-- Data to use --

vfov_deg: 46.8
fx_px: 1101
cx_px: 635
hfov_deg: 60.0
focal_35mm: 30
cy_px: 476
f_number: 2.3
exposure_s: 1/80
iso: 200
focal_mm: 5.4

==

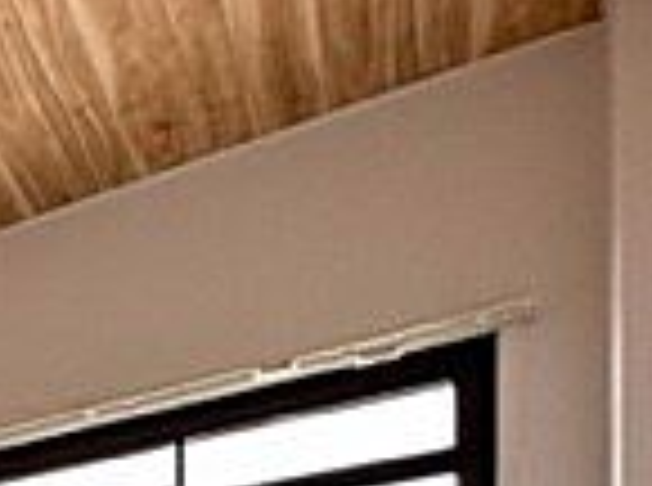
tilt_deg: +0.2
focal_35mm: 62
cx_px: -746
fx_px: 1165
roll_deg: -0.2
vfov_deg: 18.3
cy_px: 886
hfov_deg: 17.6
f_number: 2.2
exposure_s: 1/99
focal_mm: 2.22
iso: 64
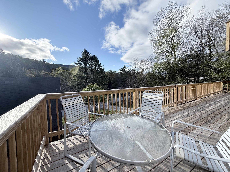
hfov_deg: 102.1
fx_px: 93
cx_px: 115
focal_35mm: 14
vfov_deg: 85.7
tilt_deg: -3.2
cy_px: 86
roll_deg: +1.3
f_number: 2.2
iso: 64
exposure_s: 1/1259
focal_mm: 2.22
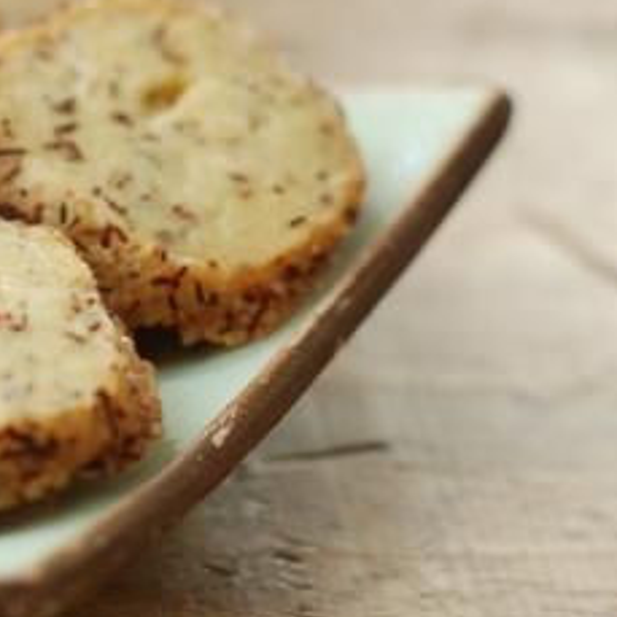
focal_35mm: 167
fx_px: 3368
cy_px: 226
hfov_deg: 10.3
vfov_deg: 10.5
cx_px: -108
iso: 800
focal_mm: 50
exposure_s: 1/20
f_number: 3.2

...

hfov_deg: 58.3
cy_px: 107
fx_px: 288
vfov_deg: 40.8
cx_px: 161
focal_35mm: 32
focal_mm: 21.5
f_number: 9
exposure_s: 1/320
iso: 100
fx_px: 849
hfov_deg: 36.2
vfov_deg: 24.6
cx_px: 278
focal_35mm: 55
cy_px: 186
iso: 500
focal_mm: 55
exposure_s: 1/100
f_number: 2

-- Task to complete --
Above are the records; print exactly the lines from the line with "focal_35mm: 167" to the line with "f_number: 3.2", including both, and nothing else.

-- Solution for this exercise --
focal_35mm: 167
fx_px: 3368
cy_px: 226
hfov_deg: 10.3
vfov_deg: 10.5
cx_px: -108
iso: 800
focal_mm: 50
exposure_s: 1/20
f_number: 3.2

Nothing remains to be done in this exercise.